The recent book by John J. Mearsheimer and Stephen Walt documenting the existence of a powerful Israel lobby has generated a storm of controversy, with the Lobby’s advocates smearing the two professors as “anti-Semites” and the more reasonable members of the foreign policy community at least open to the argument that undue reverence for the Lobby – and its political clout – has distorted the policy-making process, perhaps fatally. Yet even Mearsheimer and Walt go out of their way to emphasize that the Lobby is “not a cabal” and “not a conspiracy,” and, although they mention the AIPAC spy case briefly, they draw no conclusions from it. Perhaps they thought they had enough of a burden in making the case they did make, without sinking the knife in deeper. Yet this case shows that at the very core of the Lobby a cabal was operating, which was – and, for all we know, still is – engaged in a conspiracy to commit espionage on behalf of a foreign power.
This is undeniable to anyone who has followed the details of this case, and the embarrassment of a public trial would have rendered it irrefutable in the public mind: AIPAC would be ruined, its name and image forever associated with the stealing of U.S. secrets. Almost certainly a trial would force AIPAC to register as an agent of a foreign power, namely Israel, in which case its political effectiveness would be seriously impaired, and for all intents and purposes ended.
-=-=-=-=-
WORK ITEM A ->
In one to three sentences, explain why the piece on the Israel lobby says a public trial in the spy case would have ended AIPAC's political effectiveness.
WORK ITEM B ->
Restate the part of the piece on the Israel lobby starting with "This is undeniable" and going on through "and purposes ended.", replacing "AIPAC" with "the organization".

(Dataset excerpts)
-=-=-=-=-
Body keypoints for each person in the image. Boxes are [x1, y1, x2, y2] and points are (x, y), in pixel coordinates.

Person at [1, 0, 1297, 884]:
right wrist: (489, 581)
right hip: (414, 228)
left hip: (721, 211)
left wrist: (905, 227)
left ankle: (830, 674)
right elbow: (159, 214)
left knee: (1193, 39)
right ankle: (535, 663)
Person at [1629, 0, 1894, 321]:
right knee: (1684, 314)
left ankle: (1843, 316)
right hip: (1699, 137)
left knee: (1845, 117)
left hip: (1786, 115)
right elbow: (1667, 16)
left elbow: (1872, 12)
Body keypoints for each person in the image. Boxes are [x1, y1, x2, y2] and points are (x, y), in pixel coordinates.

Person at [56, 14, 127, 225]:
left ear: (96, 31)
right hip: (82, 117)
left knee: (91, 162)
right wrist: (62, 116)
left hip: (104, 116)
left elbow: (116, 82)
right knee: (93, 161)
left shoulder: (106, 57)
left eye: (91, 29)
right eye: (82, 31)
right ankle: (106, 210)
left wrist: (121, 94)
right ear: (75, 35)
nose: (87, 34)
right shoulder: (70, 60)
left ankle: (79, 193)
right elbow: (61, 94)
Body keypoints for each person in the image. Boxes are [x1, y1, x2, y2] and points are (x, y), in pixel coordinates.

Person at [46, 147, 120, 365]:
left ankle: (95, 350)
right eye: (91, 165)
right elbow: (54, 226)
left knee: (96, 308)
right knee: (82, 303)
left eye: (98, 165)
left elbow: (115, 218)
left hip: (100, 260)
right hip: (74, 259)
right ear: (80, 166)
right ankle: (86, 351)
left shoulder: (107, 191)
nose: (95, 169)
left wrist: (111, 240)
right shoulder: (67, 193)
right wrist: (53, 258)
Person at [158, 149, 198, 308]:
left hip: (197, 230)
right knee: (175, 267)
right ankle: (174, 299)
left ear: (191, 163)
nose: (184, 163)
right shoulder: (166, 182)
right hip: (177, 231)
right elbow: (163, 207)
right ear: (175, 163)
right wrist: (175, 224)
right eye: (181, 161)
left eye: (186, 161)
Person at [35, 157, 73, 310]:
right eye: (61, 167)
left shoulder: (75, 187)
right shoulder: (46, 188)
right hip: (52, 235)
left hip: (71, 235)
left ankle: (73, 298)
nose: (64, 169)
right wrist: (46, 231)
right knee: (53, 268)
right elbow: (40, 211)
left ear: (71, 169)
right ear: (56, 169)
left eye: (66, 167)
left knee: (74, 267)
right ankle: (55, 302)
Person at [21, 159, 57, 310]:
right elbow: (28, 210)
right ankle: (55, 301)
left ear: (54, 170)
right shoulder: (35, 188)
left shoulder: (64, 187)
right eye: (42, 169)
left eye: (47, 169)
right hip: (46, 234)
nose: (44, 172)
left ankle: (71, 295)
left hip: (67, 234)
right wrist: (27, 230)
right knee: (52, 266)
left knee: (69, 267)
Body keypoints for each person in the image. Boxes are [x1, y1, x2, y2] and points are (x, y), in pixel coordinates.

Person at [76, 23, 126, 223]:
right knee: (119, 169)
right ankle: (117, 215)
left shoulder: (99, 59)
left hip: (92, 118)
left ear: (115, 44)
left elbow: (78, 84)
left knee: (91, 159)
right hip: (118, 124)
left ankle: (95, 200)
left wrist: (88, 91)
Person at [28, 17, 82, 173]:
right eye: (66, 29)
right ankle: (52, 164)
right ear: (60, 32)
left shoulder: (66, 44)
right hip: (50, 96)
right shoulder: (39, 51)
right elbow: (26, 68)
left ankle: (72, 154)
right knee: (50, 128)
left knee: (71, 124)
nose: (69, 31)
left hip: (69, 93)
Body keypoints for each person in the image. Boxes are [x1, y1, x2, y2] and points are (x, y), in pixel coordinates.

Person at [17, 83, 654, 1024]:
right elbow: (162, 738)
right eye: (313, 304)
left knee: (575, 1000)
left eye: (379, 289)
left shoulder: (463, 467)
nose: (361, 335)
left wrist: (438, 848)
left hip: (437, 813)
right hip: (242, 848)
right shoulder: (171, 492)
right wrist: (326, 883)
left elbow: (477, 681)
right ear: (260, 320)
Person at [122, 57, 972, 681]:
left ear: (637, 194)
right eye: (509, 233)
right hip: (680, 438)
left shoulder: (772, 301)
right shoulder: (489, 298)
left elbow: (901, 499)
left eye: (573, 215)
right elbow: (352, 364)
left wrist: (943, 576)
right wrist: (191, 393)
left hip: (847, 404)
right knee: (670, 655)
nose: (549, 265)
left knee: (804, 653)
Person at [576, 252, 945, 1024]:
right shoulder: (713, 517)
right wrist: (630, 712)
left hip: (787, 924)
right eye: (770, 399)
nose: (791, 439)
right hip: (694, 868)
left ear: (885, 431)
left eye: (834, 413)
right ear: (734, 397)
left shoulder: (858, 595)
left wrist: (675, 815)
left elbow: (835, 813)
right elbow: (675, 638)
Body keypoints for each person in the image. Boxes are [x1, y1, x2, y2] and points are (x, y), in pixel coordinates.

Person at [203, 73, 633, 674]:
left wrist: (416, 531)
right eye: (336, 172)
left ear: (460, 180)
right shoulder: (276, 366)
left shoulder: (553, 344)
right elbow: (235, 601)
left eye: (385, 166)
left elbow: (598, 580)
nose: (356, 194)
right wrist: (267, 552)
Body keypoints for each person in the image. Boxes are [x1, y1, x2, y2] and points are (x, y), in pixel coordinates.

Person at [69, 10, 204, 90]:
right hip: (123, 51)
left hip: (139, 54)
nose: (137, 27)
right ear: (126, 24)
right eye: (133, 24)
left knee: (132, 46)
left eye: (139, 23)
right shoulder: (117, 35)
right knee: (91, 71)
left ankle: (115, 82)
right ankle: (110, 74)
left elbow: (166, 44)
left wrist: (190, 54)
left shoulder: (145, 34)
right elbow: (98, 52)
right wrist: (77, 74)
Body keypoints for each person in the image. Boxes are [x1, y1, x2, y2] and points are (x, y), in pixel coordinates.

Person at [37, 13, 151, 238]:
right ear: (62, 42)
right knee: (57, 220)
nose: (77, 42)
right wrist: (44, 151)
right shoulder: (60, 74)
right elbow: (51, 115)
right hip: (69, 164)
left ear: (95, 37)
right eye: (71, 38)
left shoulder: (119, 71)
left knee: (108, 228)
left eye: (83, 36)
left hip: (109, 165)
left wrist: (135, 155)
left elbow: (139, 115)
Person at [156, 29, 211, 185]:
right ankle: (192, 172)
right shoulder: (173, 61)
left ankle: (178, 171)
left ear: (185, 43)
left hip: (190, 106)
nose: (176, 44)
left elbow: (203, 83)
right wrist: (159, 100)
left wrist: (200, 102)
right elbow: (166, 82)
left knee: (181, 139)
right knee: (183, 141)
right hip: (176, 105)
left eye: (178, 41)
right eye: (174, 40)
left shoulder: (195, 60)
-=-=-=-=-
TASK ANSWER A ->
A public trial would make the case irrefutable in the public mind, linking AIPAC's name and image permanently with the theft of U.S. secrets. It would also almost certainly force AIPAC to register as an agent of a foreign power, Israel, which would seriously impair and effectively end its political effectiveness.

TASK ANSWER B ->
This is undeniable to anyone who has followed the details of this case, and the embarrassment of a public trial would have rendered it irrefutable in the public mind: the organization would be ruined, its name and image forever associated with the stealing of U.S. secrets. Almost certainly a trial would force the organization to register as an agent of a foreign power, namely Israel, in which case its political effectiveness would be seriously impaired, and for all intents and purposes ended.